Dans le film, La condition de Jérôme Bonnell, une quasi unité de lieu enferme tous les protagonistes dans le manoir du notaire, en 1908. Avec une organisation immuable: les cuisines au sous-sol, l'étude au rez-de-chaussée, l'appartement avec tout l'apparat au premier et les chambres de bonne au dernier étage. C'est là que tous les soirs, Monsieur André (Swann Arlaud) perpétue la tradition des amours ancillaires, un nom très chic pour désigner le droit de cuissage, en l'occurrence le viol de la jeune bonne Céleste (Galatea Bellugi) à l'insu de sa femme Victoire ( Louise Chevillotte). Alors, lorsque le ventre de Céleste commence à s'arrondir, germe dans l'esprit de Victoire, un pacte faustien entre eux trois. Elle donnera naissance au bébé mais c'est Victoire qui se l'appropriera comme l' enfant que la Nature lui a refusé jusqu'à présent. En échange, Celeste restera au service de la maison et Monsieur toujours éloigné de Madame, qui a elle-même subi ses viols par le passé.
Voilà la condition définie qui permet aussi, surtout, de maintenir la façade sociale d'une "honorable" maison. Sauf que l'arrivée de ce charmant bambin va rapprocher les deux louves solitaires qui partagent la même couche, loin du prédateur.
Et c'est sans compter aussi sur la mère de Monsieur (Emmanuelle Devos) muette depuis une attaque cérébrale mais qui ne se prive pas de balancer de son lit, quelques saillies assassines écrites à la craie sur une ardoise, qu'elle porte autour du cou.
Unité de lieu pesante, mal éclairé par les bougies, donc, hypocrisie partout, lutte des classes domestique et amour nulle part.

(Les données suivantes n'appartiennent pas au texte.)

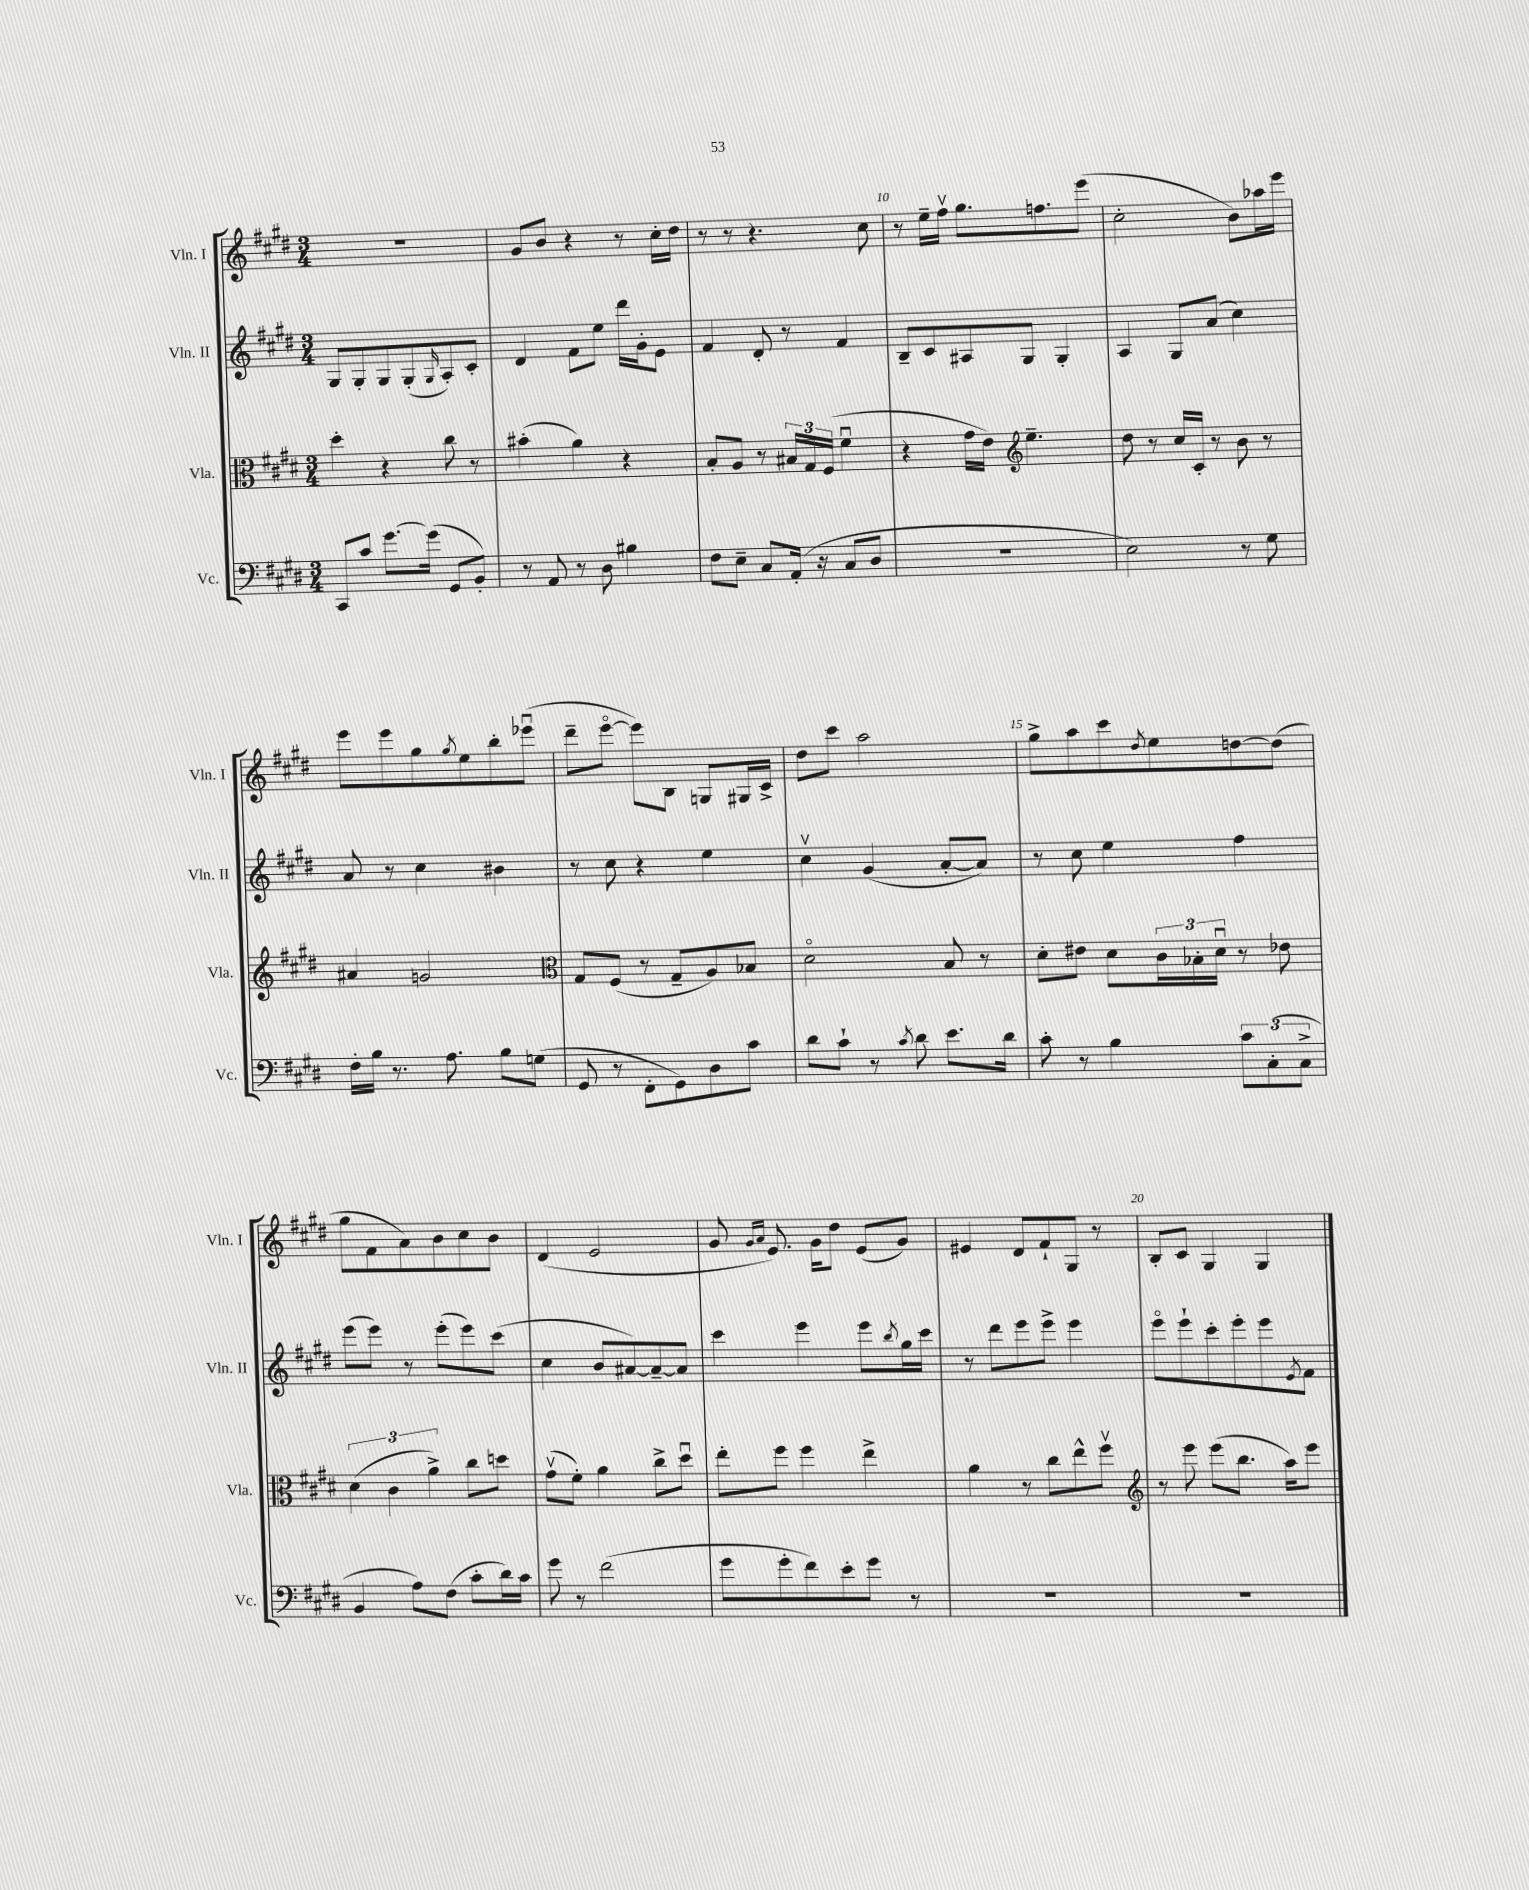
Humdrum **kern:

**kern	**kern	**kern	**kern
*part4	*part3	*part2	*part1
*staff4	*staff3	*staff2	*staff1
*I"Vc.	*I"Vla.	*I"Vln. II	*I"Vln. I
*I'Vc.	*I'Vla.	*I'Vln. II	*I'Vln. I
*clefF4	*clefC3	*clefG2	*clefG2
*k[f#c#g#d#]	*k[f#c#g#d#]	*k[f#c#g#d#]	*k[f#c#g#d#]
*M3/4	*M3/4	*M3/4	*M3/4
=7	=7	=7	=7
8CC#/L	4dd#'\	8G#/L	2.r
8c#/J	.	8G#'/	.
[8.g#\L	4r	8G#/	.
.	.	(8G#'/	.
(16g#\Jk]	.	.	.
.	.	16qqG#/	.
8GG#/L	8cc#\	8A'/)	.
8BB'/J)	8r	8c#'/J	.
=8	=8	=8	=8
8r	(4b#X'\	4d#/	8g#/L
8AA/	.	.	8b/J
8r	4a\)	8f#\L	4r
8D#\	.	8ee\J	.
4B#X\	4r	16ddd#\LL	8r
.	.	16g#'\J	.
.	.	8e\J	16cc#'\LL
.	.	.	16dd#\JJ
=9	=9	=9	=9
8F#\L	8B'/L	4f#/	8r
8E~\J	8A/J	.	8r
8C#/L	8r	8d#'/	4.r
(16AA'/Jk	24B#X/LL	8r	.
.	24G#/	.	.
16r	.	.	.
.	(24F#/JJ	.	.
8C#/L	4f#u\	4f#/	.
8D#/J	.	.	8cc#\
=10	=10	=10	=10
2.r	4r	8B~/L	8r
.	.	8c#/	16ee~\LL
.	.	.	16ff#v\JJ
.	16g#\LL	8A#X/	8.gg#\L
.	16e\JJ)	.	.
*	*clefG2	*	*
.	4.ee~\	8G#/J	.
.	.	.	8.ffn\
.	.	4G#'/	.
.	.	.	(8eee\J
=11	=11	=11	=11
2E\)	8dd#\	4A/	2cc#'\
.	8r	.	.
.	16cc#/LL	8G#/L	.
.	16c#'/JJ	.	.
.	8r	(8a/J	.
8r	8b\	4cc#\)	8b\L)
8G#\	8r	.	16aa-X\L
.	.	.	16eee\JJ
!!LO:LB:g=z
=12	=12	=12	=12
16F#'\LL	4a#X/	8a/	8eee\L
16B\JJ	.	.	.
8.r	.	8r	8eee\
.	2gn/	4cc#\	8gg#\
8.A\	.	.	.
.	.	.	8qgg#/
.	.	.	8ee\
8B\L	.	4b#X\	8bb'\
(8Gn\J	.	.	(8eee-Xu\J
=13	=13	=13	=13
*	*clefC3	*	*
8GG#/	8G#/L	8r	8ddd#~\L
8r	(8F#/J	8cc#\	[8eee\J
8FF#'\L	8r	4r	8eee\L])
8GG#\)	8G#~/L	.	8B\J
8D#\	8A/)	4ee\	8Gn/L
8c#\J	8B-X/J	.	16G#X/L
.	.	.	16c#^/JJ
=14	=14	=14	=14
8d#\L	2d#\	4cc#v\	8dd#\L
8c#`\J	.	.	8ccc#\J
8r	.	(4g#/	2aa\
8qc#/	.	.	.
8d#\	.	.	.
8.e\L	8B/	[8a'/L	.
.	8r	8a/J])	.
16d#\Jk	.	.	.
=15	=15	=15	=15
8c#'\	8d#'\L	8r	8gg#^\L
8r	8e#X\J	8cc#\	8aa\
4B\	8d#\L	4ee\	8ccc#\
.	.	.	8qdd#/
.	24c#\L	.	8ee\
.	24B-X'\	.	.
.	24d#u\JJ	.	.
12c#\L	8r	4ff#\	[8ddn\
(12C#'\	.	.	.
.	8e-X\	.	(8dd\J]
12C#^\J	.	.	.
!!LO:LB:g=z
=16	=16	=16	=16
4BB/	(6d#\	(8eee\L	8gg#\L
.	.	8eee\J)	8f#\
.	6c#\	.	.
8A\L)	.	8r	8a\)
.	6a^\)	.	.
(8F#\J	.	(8eee'\L	8b\
8c#'\L	8cc#\L	8eee\)	8cc#\
16d#\L)	8ddn\J	(8ccc#\J	8b\J
16c#\JJ	.	.	.
=17	=17	=17	=17
8g#\	(8g#v\L	4cc#\	(4d#/
8r	8f#'\J)	.	.
(2f#\	4a\	8b/L	2e/
.	.	[8a#X/)	.
.	8cc#^\L	8a#~/_	.
.	8dd#u\J	8a#/J]	.
=18	=18	=18	=18
8g#\L	8ee'\L	4ccc#\	8g#/
.	.	.	16qqg#/LL
.	.	.	16qqa/JJ
8g#'\	8ff#\J	.	8.e/)
8f#\)	4ff#\	4eee\	.
.	.	.	16g#\KL
8e'\	.	.	8dd#\J
8g#\J	4ee^\	8eee\L	(8e/L
.	.	8qbb/	.
8r	.	16gg#\L	8g#/J)
.	.	16ccc#\JJ	.
=19	=19	=19	=19
2.r	4a\	8r	4e#X/
.	.	8ddd#\L	.
.	8r	8eee\	8d#/L
.	8cc#\L	8eee^\J	8f#`/
.	8ee^^\	4eee\	8G#/J
.	8ff#v\J	.	8r
=20	=20	=20	=20
*	*clefG2	*	*
2.r	8r	8eee\L	8B'/L
.	8eee\	8eee`\	8c#/J
.	(8eee\L	8ccc#'\	4G#/
.	8.bb\J	8eee'\	.
.	.	8eee\	4G#/
.	16aa\KL)	.	.
.	.	8qe/	.
.	8eee\J	8f#\J	.
==	==	==	==
*-	*-	*-	*-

Sur un sujet difficile, le réalisateur réussit un film magnifique, porté par d'excellentes comédiennes , écrit tout en délicatesse et filmé plus en suggérant à travers un regard, une attitude, un silence... C'est un film de femmes où le prédateur apparaît finalement comme un médiocre pantin. Ce seront elles, d'ailleurs qui trouveront une issue à cet étouffoir, du côté du Vivant.
Vive le cinémâââ toujours!
Joyeuses fêtes🥂, en souhaitant que 2026 continue d'apporter son lot d'émotions, de surprises, de beauté et d'ouvertures au monde sur nos écrans.